Rhodes and military pundits agree that it’s not likely that the military would unleash worms and viruses. It would be too easy for them to flood right back to U.S. shores and damage networks here, as well as around the world.
”I would think it would be a specific attack against a specific network,” Rhodes adds. ”Malicious code wouldn’t be the way I’d go first off. There are a lot of holes in a lot of systems that you cam use to take control of that system without unleashing a slash-and-burn approach of viruses and worms and Trojan horses.”
Some industry watchers worry, though, that engaging in cyber-warfare is a risky step to take for a country so heavily dependent on computer networks.
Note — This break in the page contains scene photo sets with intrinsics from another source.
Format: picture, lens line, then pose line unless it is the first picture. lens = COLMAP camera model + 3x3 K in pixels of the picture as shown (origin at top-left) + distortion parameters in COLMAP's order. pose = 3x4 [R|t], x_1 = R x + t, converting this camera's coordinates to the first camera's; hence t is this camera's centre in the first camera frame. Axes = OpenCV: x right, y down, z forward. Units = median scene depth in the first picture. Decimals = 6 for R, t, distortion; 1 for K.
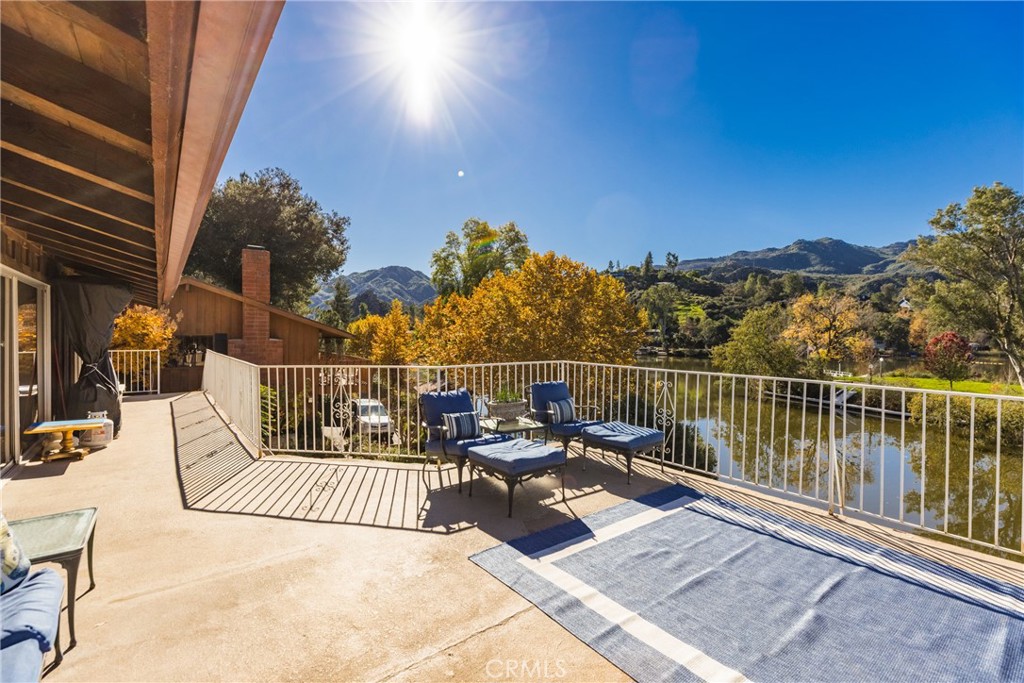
lens RADIAL K [[457.4, 0, 515.9], [0, 457.4, 339.4], [0, 0, 1]] dist [0.004322, -0.000376]
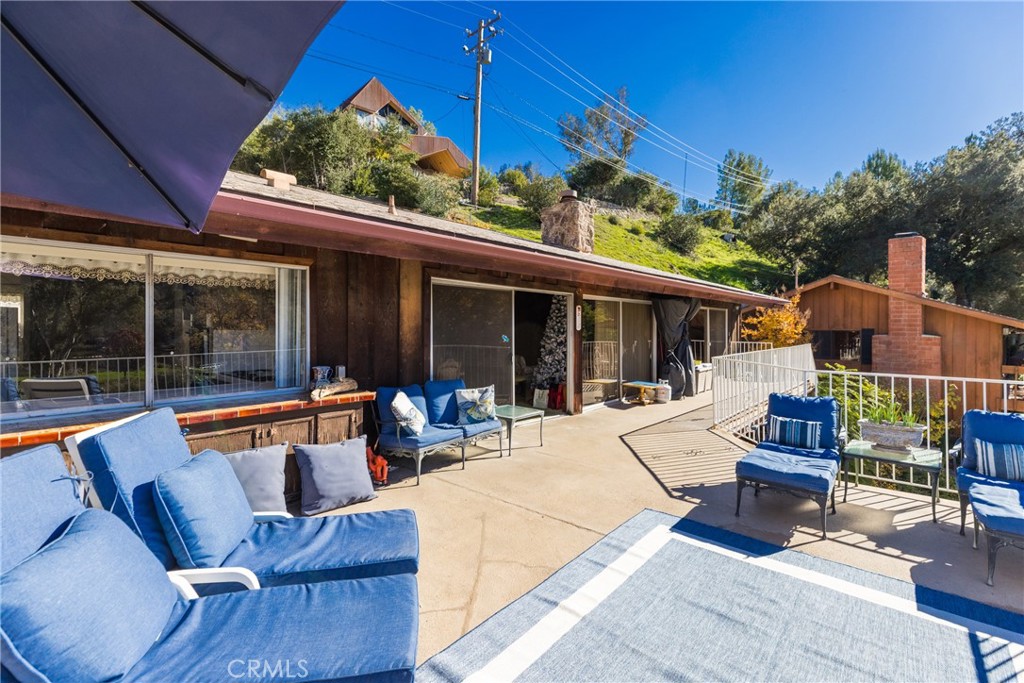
lens RADIAL K [[457.4, 0, 515.8], [0, 457.4, 334.9], [0, 0, 1]] dist [0.004322, -0.000376]
pose [[0.186323, 0.014958, -0.982375, 0.185371], [-0.010299, 0.999859, 0.013271, -0.004926], [0.982434, 0.007645, 0.186451, 0.066275]]
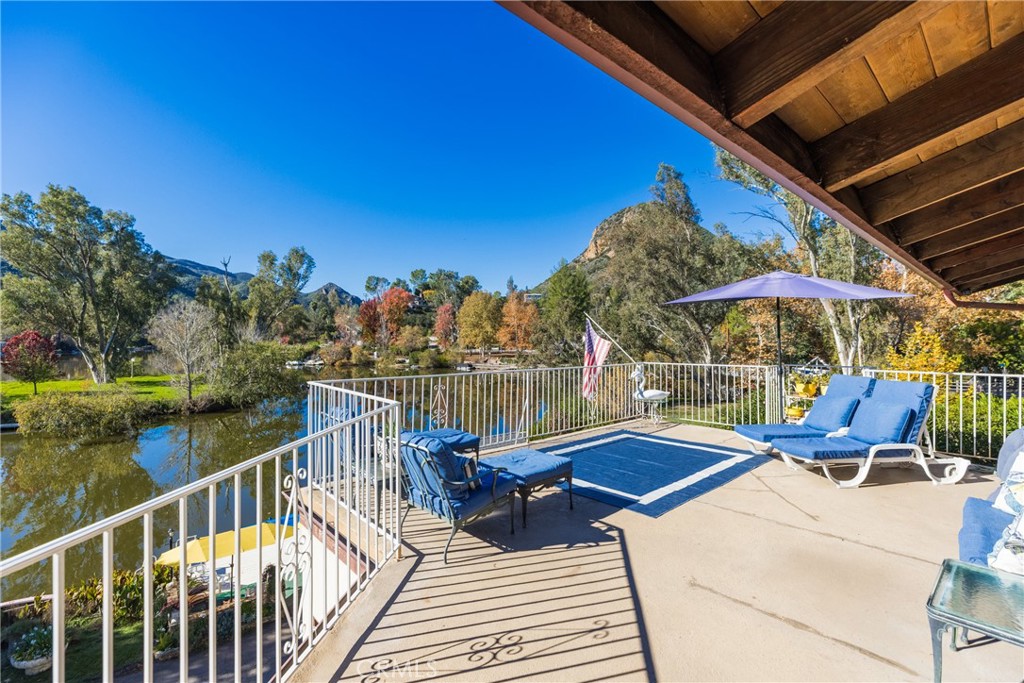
lens RADIAL K [[457.4, 0, 518.4], [0, 457.4, 337.1], [0, 0, 1]] dist [0.004322, -0.000376]
pose [[-0.068665, -0.007552, 0.997611, -0.231266], [0.008505, 0.999931, 0.008155, -0.008914], [-0.997603, 0.009044, -0.068596, 0.248857]]
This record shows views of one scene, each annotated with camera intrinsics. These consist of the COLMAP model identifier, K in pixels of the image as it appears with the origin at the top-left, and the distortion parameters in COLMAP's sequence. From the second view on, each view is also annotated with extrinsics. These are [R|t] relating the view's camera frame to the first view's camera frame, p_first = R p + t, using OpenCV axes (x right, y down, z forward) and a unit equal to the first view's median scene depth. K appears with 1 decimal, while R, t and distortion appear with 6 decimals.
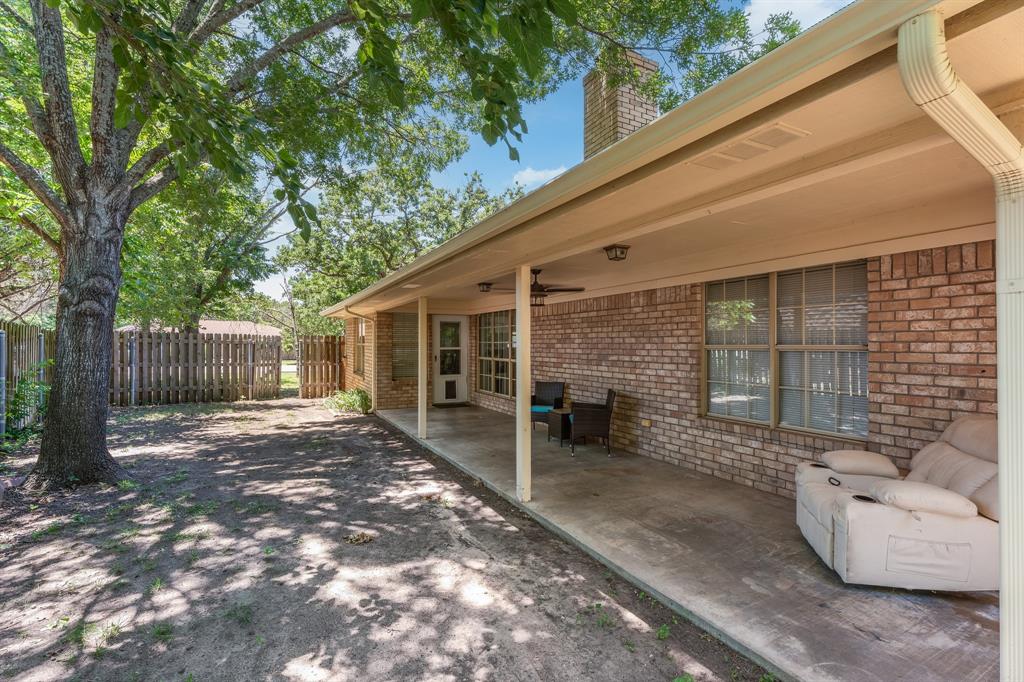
lens RADIAL K [[459.2, 0, 512.0], [0, 459.2, 341.0], [0, 0, 1]] dist [0.003372, 0.000633]
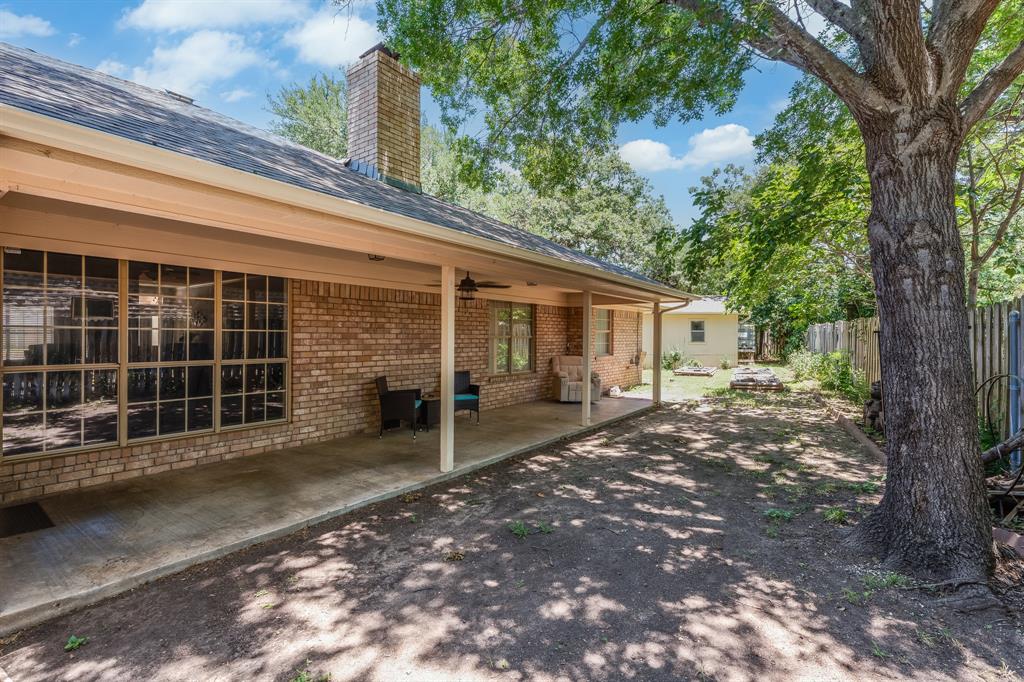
lens RADIAL K [[503.5, 0, 512.0], [0, 503.5, 341.0], [0, 0, 1]] dist [-0.010852, -0.000070]
pose [[-0.449401, -0.010626, 0.893267, -1.386712], [-0.011212, 0.999918, 0.006254, 0.017219], [-0.893260, -0.007205, -0.449483, 1.882092]]
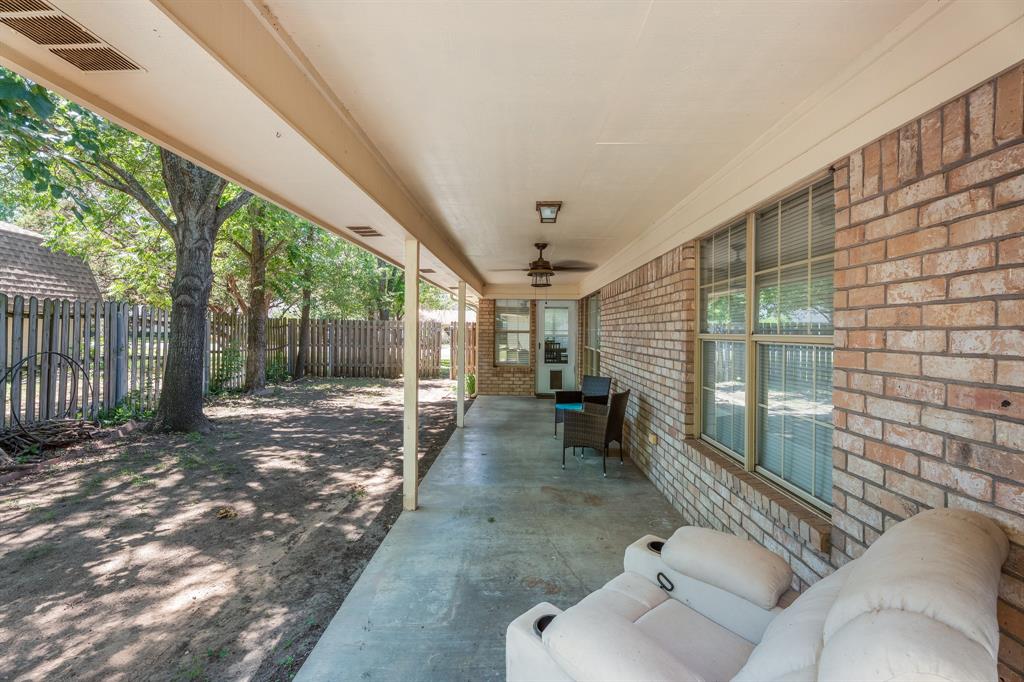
lens RADIAL K [[460.0, 0, 506.7], [0, 460.0, 329.5], [0, 0, 1]] dist [0.000868, 0.000083]
pose [[0.873111, 0.007417, -0.487465, 0.539264], [-0.006831, 0.999972, 0.002981, 0.002699], [0.487473, 0.000727, 0.873138, 0.289019]]
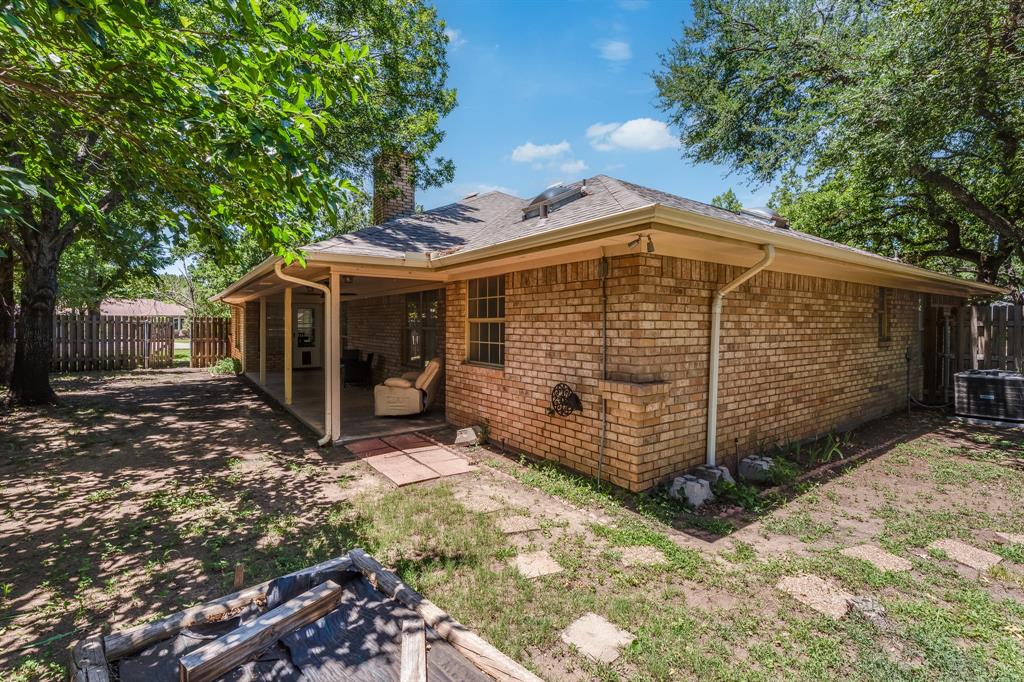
lens RADIAL K [[457.1, 0, 509.3], [0, 457.1, 322.0], [0, 0, 1]] dist [-0.002238, -0.000056]
pose [[0.989948, 0.000927, 0.141430, 0.619737], [-0.001816, 0.999979, 0.006158, -0.024063], [-0.141422, -0.006353, 0.989929, -0.986083]]
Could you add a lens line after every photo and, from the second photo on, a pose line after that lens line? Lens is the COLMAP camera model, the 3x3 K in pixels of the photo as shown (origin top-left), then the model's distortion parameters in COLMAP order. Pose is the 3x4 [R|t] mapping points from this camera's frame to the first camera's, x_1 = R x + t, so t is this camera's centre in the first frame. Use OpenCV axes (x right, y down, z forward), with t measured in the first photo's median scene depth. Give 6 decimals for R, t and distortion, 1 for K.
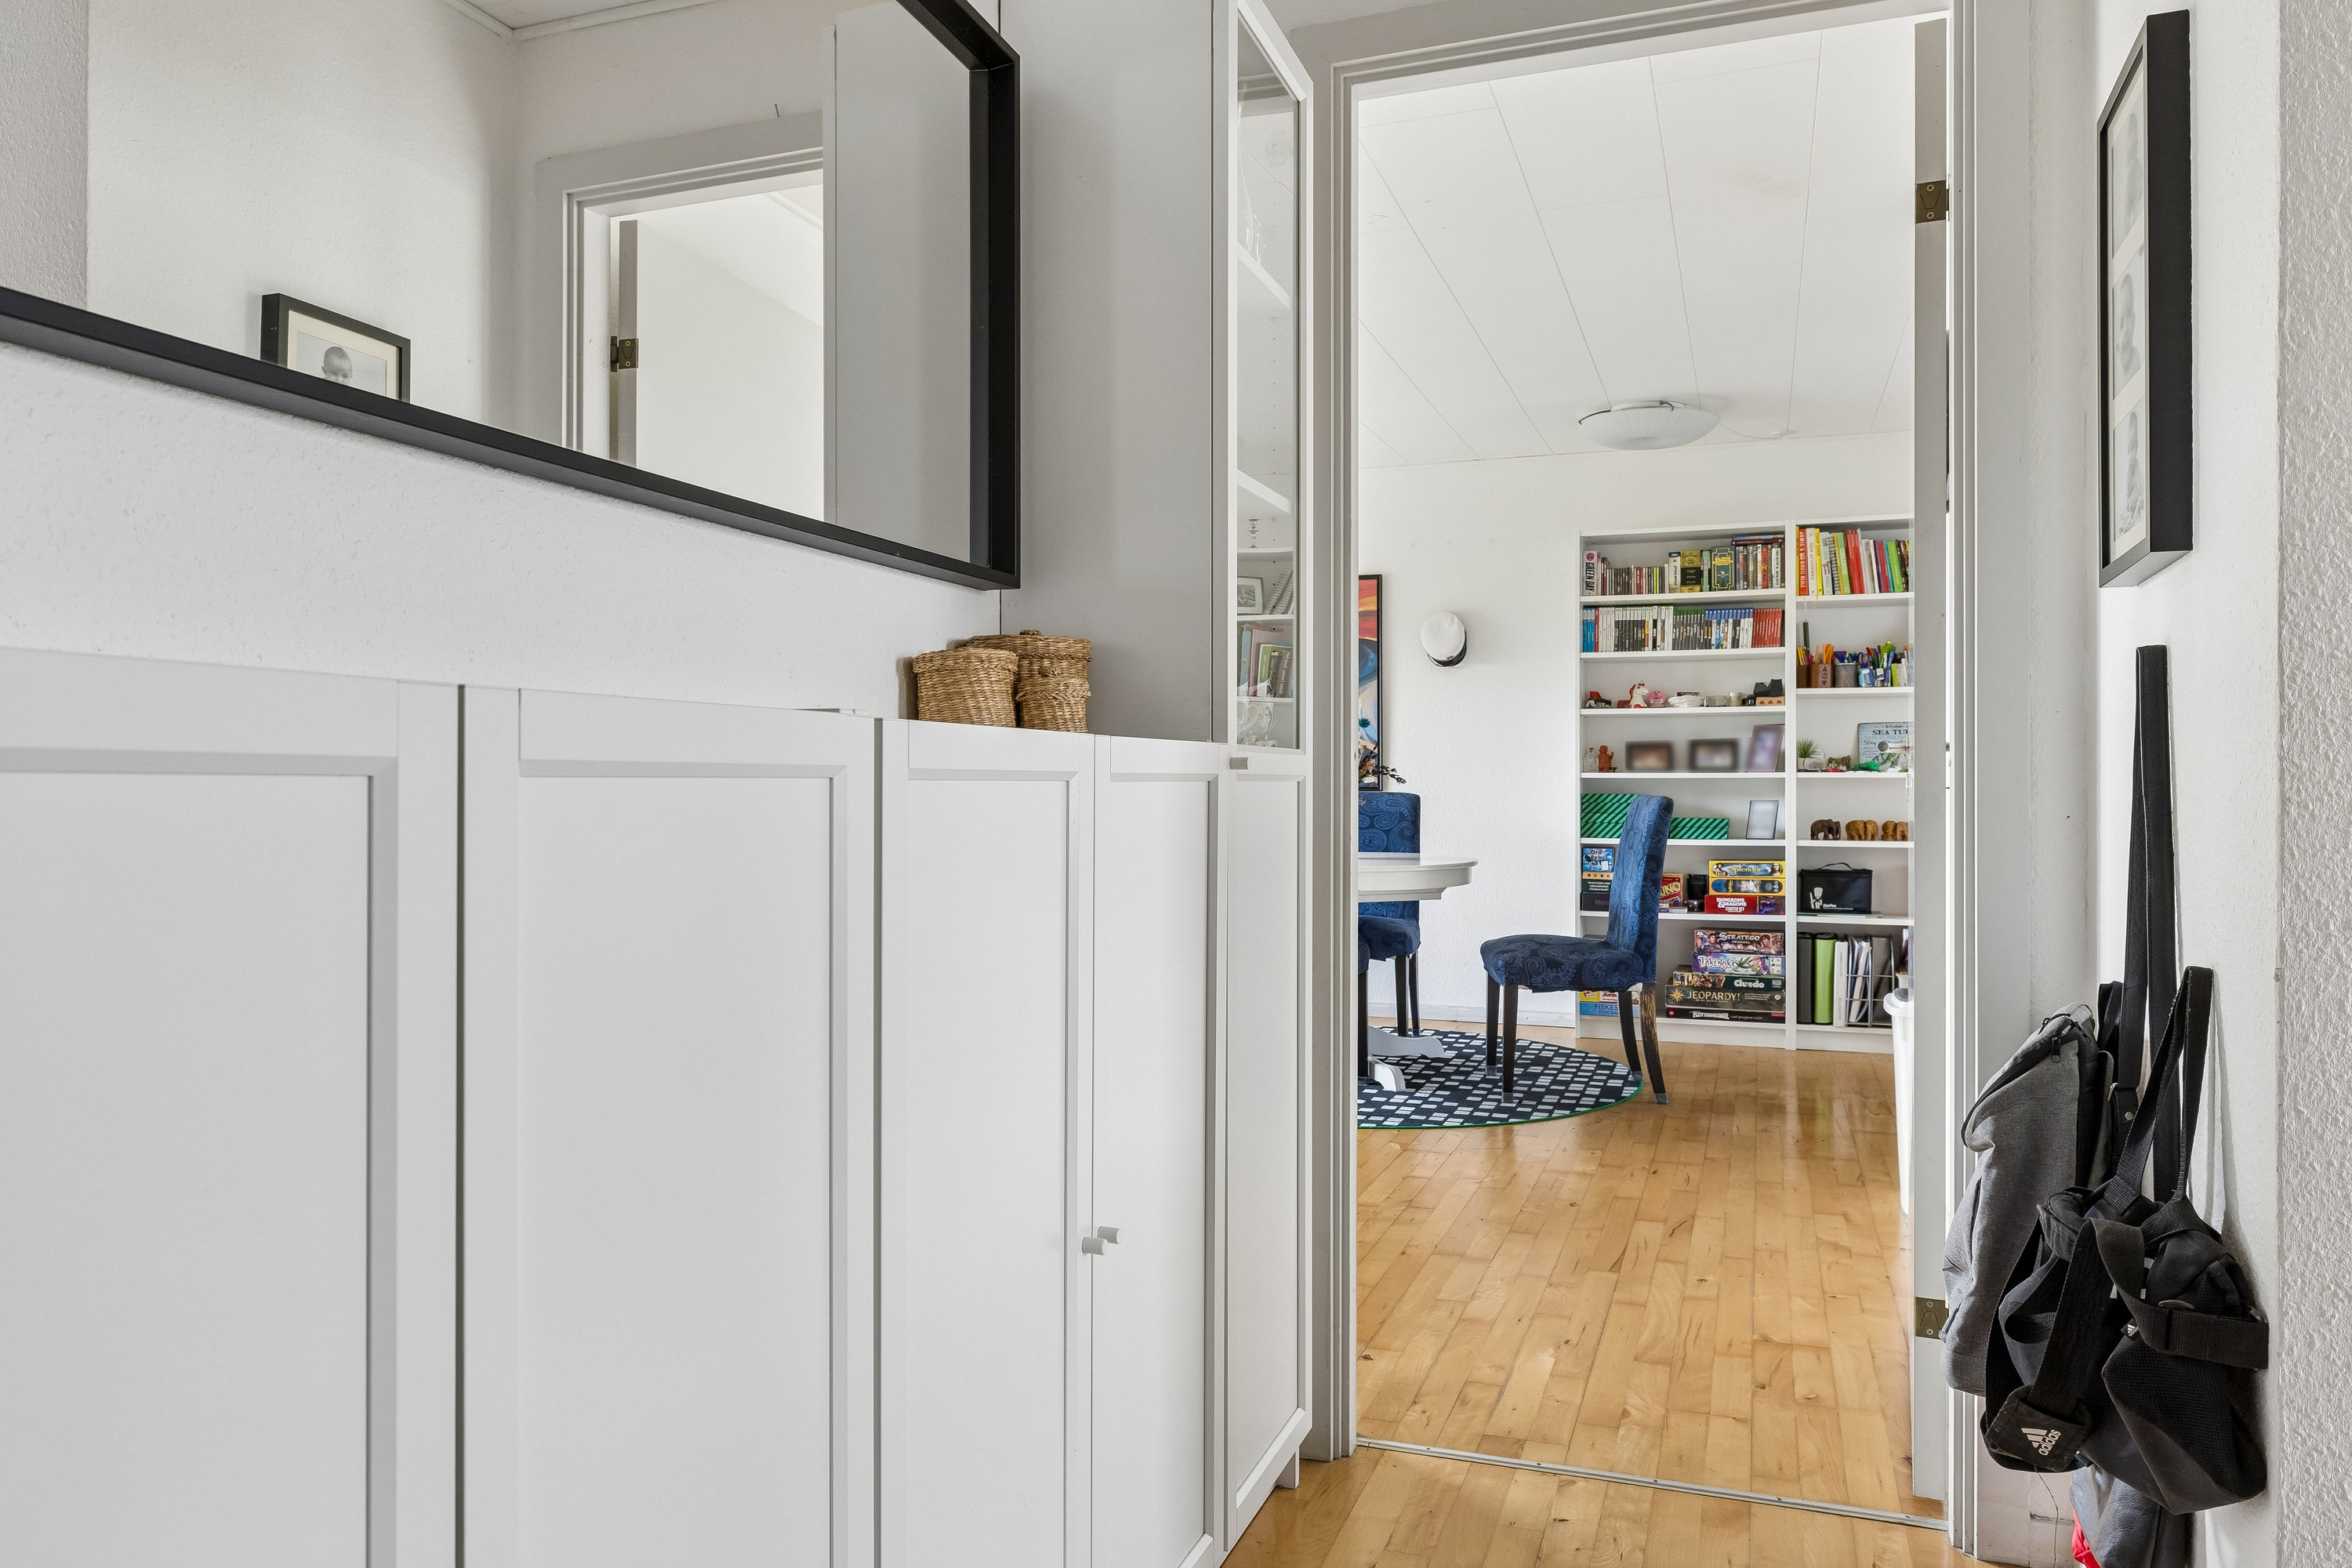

An offensive attack could make the U.S. — and its maze of public and private networks — vulnerable to a backwash from the original attack or from a counterattack.
Still others say whether the U.S. fires the first cyber bomb or not, the U.S. needs to brace itself for attacks on its own systems. The kinds of attacks the U.S. military would consider making are most likely the kinds of attacks being planned against networks here.
”The biggest problem you have to worry about is that we’re more vulnerable as a country than they are,” says SilentRunner’s Woolley. ”They can launch an attack from just about anyplace. It’s a tool that allows weaker nations to offset America’s military might.”